Navigational capital draws on resiliency to push through hard times to achieve goals. Thus, navigational capital intertwines with aspirational capital. Navigational capital intersects with social and familial/team capital as athletes use available resources to maneuver through their college careers, whether seeking assistance from teammates or a faculty member, or using coach and administrator resources to find athletic and academic supports.
Resistant Capital
Resistant capital is fostered through counter behaviors that protest inequality. Examples of resistant capital can be seen as athletes raise their voices about discrepancies in compensation, educational opportunities, and rights to name, image, and likeness (NIL).
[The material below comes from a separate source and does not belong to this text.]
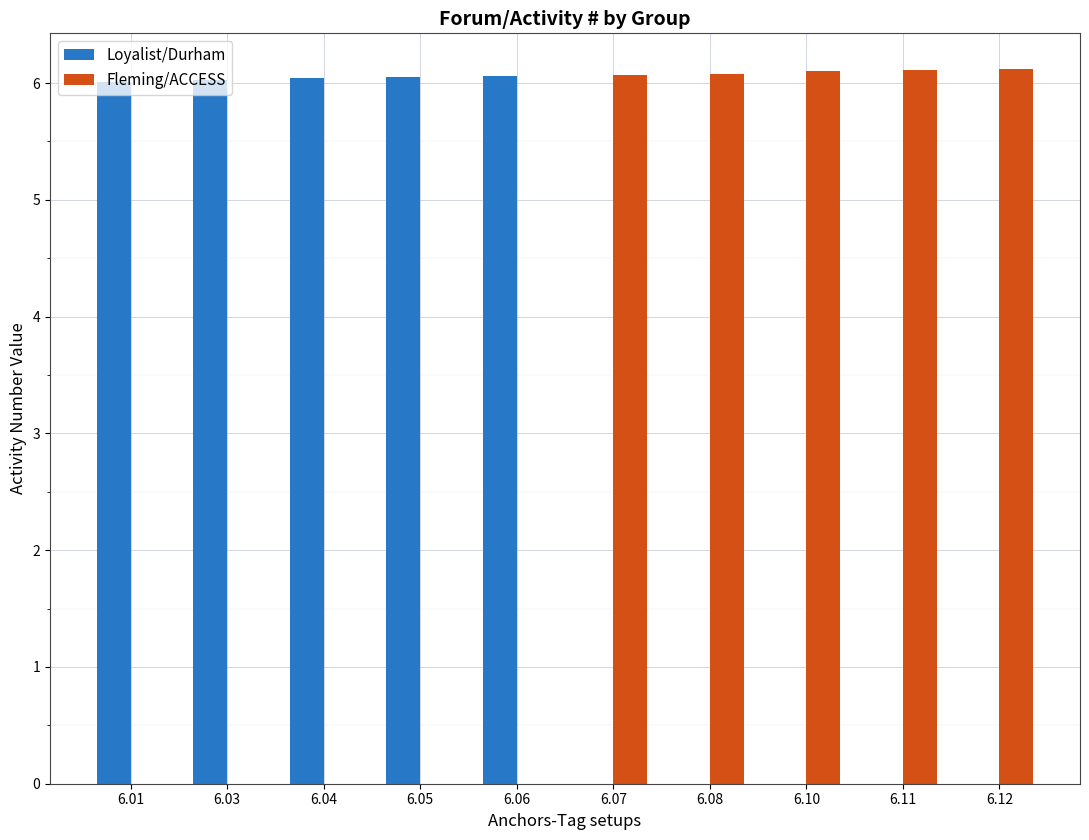

What is the maximum value shown in the chart?

6.1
Athletes also resist the notion that they should just “stick to sports.” After the murder of George Floyd, athletes, particularly athletes of color, employed resistant capital. Resistant capital can be seen in the ways in which athletes not only participated in protests for racial and social justice, but organized their own. More athletes of color took to social media, sharing their own stories about macro- and microaggressions, while others knelt for the national anthem.
As higher education begins to promote strengths-based perspectives of various student groups, practitioners and scholars should extend these perspectives to college athletes of color from low SES.
Faculty, academic administrators, and others should accept athletes’ unique forms of capital to develop a deeper appreciation for this student group. Faculty who adopt a strengths-based view may also be better positioned to educate athletes.
Additionally, those working in athlete development units could design programming to help athletes understand the benefits of their capitals and assist athletes in further cultivating their CCW. This would better prepare athletes for their future, whether or not it involves sports.
Finally, if college athletics is to operate under the umbrella of higher education, higher education models, such as CCW, must be included in athletics spaces. This and other college student development theories can help the field bring educational and athletic development into alignment.
As campuses seek to become more inclusive for all students, now is the time for scholars and practitioners to do away with deficit perspectives of college athletes and appreciate this student group for all they bring to university communities.